Bug 20804

Summary: deadlocking when using vnode disk file and quotas
Product: Base System Reporter: chrisx77 <chrisx77>
Component: kernAssignee: freebsd-bugs (Nobody) <bugs>
Status: Closed FIXED    
Severity: Affects Only Me    
Priority: Normal    
Version: Unspecified   
Hardware: Any   
OS: Any   

Description chrisx77 2000-08-23 17:40:01 UTC
The problem is that I want the quotas 
to work inside of a jail which is running with the vnode disk as it's "root" 
directory.  The problem that I'm having is that after turning on the quotas 
(this must be done outside of the jail), if I try to access a file which 
already has a quota, or I try to modify the quota using edquota (from inside 
of the jail), the process locks.  Once the process is locked, there is no 
way to kill it, and any subsequent accesses to the vnode disk also locks. 
These processes will stop in 1 of 5 different tsleep statements (inode, 
chkdq1, chkdq2, chkiq1, or chkiq2).  I am assuming that the problems is that 
the main filesystem puts a lock on the vnode disk file, and subsequently 
tries to lock the indoe inside of the file and is unable b/c of the previous 
lock on the vnode disk file.  

This is being submitted at the request of Robert Watson.

Fix: 

none as of yet.
How-To-Repeat: set up a jail whose root directory is a filesystem in a file (vnode disk), and then turn on quotas from outside of the jail.  After doing this, from inside the jail, use the edquota command
Comment 1 Sheldon Hearn 2000-08-24 10:19:33 UTC
On Wed, 23 Aug 2000 09:32:12 MST, chrisx77@hotmail.com wrote:

> >Number:         20804
> >Category:       kern
> >Synopsis:       deadlocking when using vnode disk file and quotas
[...]

> This is being submitted at the request of Robert Watson.

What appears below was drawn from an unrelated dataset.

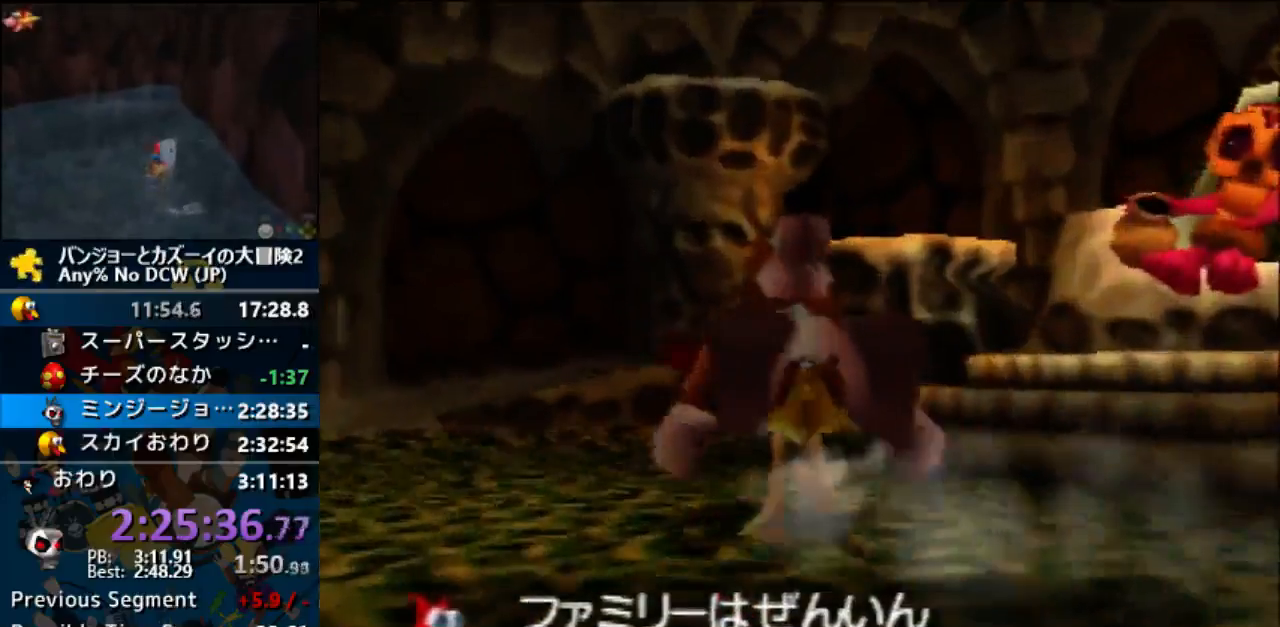
{"buttons": ["B", "R1", "Z"], "left_stick": "center", "events": [[300, "B", "down"], [300, "R1", "down"], [400, "B", "up"], [467, "B", "down"], [467, "left_stick", "center"]]}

Robert, do you want this PR for yourself, or was it your intention to
have it assigned to phk?

Ciao,
Sheldon.
Comment 2 Sheldon Hearn freebsd_committer freebsd_triage 2000-08-24 14:18:28 UTC
State Changed
From-To: open->closed

Duplicate of PR 20787.
Comment 3 Robert Watson freebsd_committer freebsd_triage 2000-08-24 14:37:05 UTC
On Thu, 24 Aug 2000, Sheldon Hearn wrote:

> On Wed, 23 Aug 2000 09:32:12 MST, chrisx77@hotmail.com wrote:
> 
> > >Number:         20804
> > >Category:       kern
> > >Synopsis:       deadlocking when using vnode disk file and quotas
> [...]
> 
> > This is being submitted at the request of Robert Watson.
> 
> Robert, do you want this PR for yourself, or was it your intention to
> have it assigned to phk?

If phk will accept it, that's probably best, as I believe md is his baby,
and it's a recursive locking issue relating to UFS and md.  If not, I'll
take it but it may take me a bit to solve the problem as I'll be moving
to Massachusetts next week, and will be dealing with packing, furniture,
etc. :-)  I did request that a PR be filed as I think this is an important
bug for us to work through.


  Robert N M Watson 

robert@fledge.watson.org              http://www.watson.org/~robert/
PGP key fingerprint: AF B5 5F FF A6 4A 79 37  ED 5F 55 E9 58 04 6A B1
TIS Labs at Network Associates, Safeport Network Services
Comment 4 Robert Watson freebsd_committer freebsd_triage 2000-08-24 14:39:17 UTC
Poul-Henning,

Do you have a chance to look at this bug, which was raised on -fs
recently?  It has to do, I believe, with a recursive lock/deadlock issue
relating to the md device and the UFS quota implementation, presumably a
lock ordering issue relating to the md device vnode lock and the vnode
lock for the quota data file on that file system.  I haven't had a chance
to look much further, and apparently it mostly manifests in jail (I'm not
sure I understand why that might be the case -- possibly having to do with
the starting point (root) for recursive name lookups with lock requests).

Thanks,

  Robert N M Watson 

robert@fledge.watson.org              http://www.watson.org/~robert/
PGP key fingerprint: AF B5 5F FF A6 4A 79 37  ED 5F 55 E9 58 04 6A B1
TIS Labs at Network Associates, Safeport Network Services

---------- Forwarded message ----------
Date: Thu, 24 Aug 2000 11:19:33 +0200
From: Sheldon Hearn <sheldonh@uunet.co.za>
To: rwatson@freebsd.org
Cc: freebsd-gnats-submit@freebsd.org
Subject: Re: kern/20804: deadlocking when using vnode disk file and quotas 



On Wed, 23 Aug 2000 09:32:12 MST, chrisx77@hotmail.com wrote:

> >Number:         20804
> >Category:       kern
> >Synopsis:       deadlocking when using vnode disk file and quotas
[...]

> This is being submitted at the request of Robert Watson.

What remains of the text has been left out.